She turned the key slowly, while I trembled with impatience outside the door.
When I found myself inside the room which had been a mystery to me for so long, nothing struck me at first but a sense of cold and darkness. There was only one window, which was barred on the inside; the fog still hung about the place, and the little light there had been all day was fading fast, for it was five o’clock. But, as I stepped forward farther into the room, I drew my breath fast in horror. For I became aware of a smell of damp and decay; I felt that the boards of the floor under the carpet were rotten and yielding to my feet, and I saw that the paper was peeling off the wet and mouldy walls, and that the water was slowly trickling down them.
“Oh, Mrs. Rayner,” I cried, aghast, “is this your room—where you sleep?”
“I have slept in it for three years,” said she. “If my husband had had his will, it would have been my tomb.”
CHAPTER XXX.
The heartless cruelty of Mr.
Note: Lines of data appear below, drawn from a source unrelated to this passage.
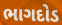
ભાગદોડ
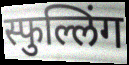
स्फुल्लिंग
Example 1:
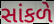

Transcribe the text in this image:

સાંકળે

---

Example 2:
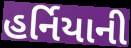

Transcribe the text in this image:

હર્નિયાની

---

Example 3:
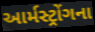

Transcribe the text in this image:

આર્મસ્ટ્રોંગના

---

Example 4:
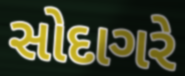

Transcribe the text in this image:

સોદાગરે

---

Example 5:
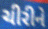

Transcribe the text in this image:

ચીરીને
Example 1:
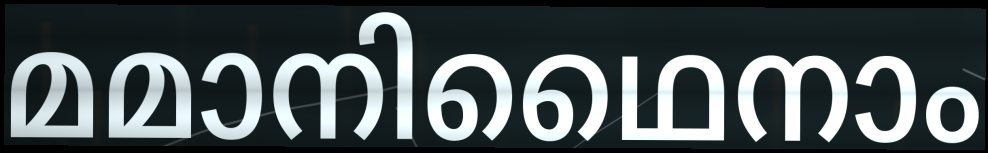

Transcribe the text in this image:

മമാനിഥൈനാം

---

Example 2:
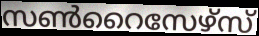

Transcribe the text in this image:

സൺറൈസേഴ്സ്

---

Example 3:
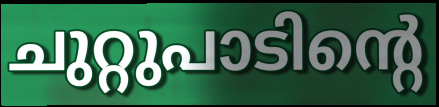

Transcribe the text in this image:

ചുറ്റുപാടിന്റെ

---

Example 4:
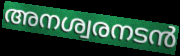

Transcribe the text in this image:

അനശ്വരനടൻ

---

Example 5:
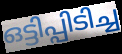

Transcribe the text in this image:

ഒട്ടിപ്പിടിച്ച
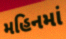
મહિનમાં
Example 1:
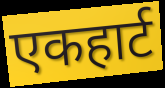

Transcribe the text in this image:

एकहार्ट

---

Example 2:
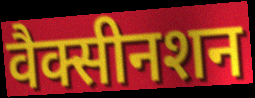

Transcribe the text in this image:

वैक्सीनशन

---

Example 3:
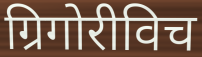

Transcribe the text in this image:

ग्रिगोरीविच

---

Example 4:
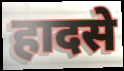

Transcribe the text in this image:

हादसे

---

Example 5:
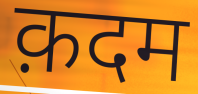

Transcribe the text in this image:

क़दम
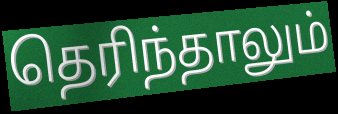
தெரிந்தாலும்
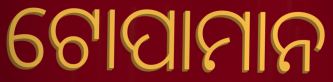
ଟୋପାମାନ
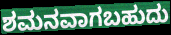
ಶಮನವಾಗಬಹುದು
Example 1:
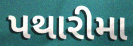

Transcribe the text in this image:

પથારીમા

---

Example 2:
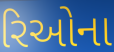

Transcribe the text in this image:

રિઓના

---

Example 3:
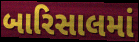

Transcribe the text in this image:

બારિસાલમાં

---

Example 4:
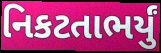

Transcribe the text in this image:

નિકટતાભર્યું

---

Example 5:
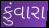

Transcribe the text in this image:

ફુંવારા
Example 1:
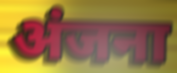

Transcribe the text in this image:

अंजना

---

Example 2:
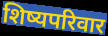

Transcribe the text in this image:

शिष्यपरिवार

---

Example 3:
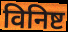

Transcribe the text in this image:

विनिष्ट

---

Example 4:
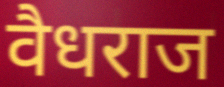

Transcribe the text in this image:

वैधराज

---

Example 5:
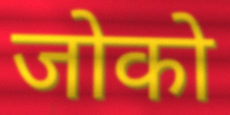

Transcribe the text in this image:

जोको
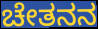
ಚೇತನನ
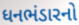
ધનભંડારનો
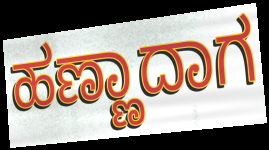
ಹಣ್ಣಾದಾಗ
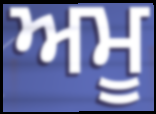
ਅਮੂ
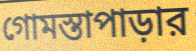
গোমস্তাপাড়ার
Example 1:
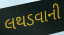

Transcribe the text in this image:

લથડવાની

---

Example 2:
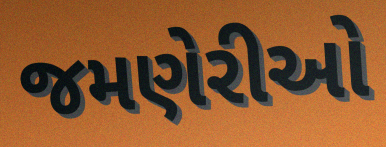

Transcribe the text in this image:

જમણેરીઓ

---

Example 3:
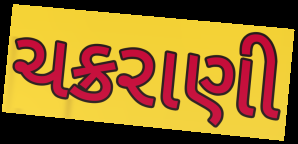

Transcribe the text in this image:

ચક્રરાણી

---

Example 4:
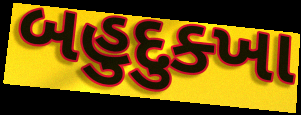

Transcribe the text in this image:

બહુદુક્ખા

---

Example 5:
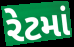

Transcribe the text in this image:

રેટમાં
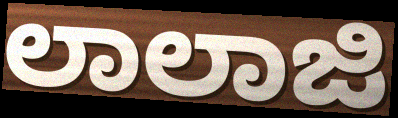
ಲಾಲಾಜಿ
Rayner in allowing his poor submissive wife to live in a room such as he would not for the world have kept horse, or dog, or even violin in shocked and repelled me, and wrung from me the cry—
“The villain!”
“Hush!” said she. “He may be listening to us now.”
“I don’t care!” cried I passionately. “I am glad if he hears—if he hears me say that this morning I hoped he would escape, but that now I hope they will find him, for they cannot possibly punish him as he deserves. Oh, Mrs. Rayner, and I—I sleeping up in the turret to be out of the damp! How you must have hated me!”
“I did once, I own,” she whispered, sinking into a chair and taking the hands I stretched out towards her. “But it was foolish of me, for you did not know—how could you know?”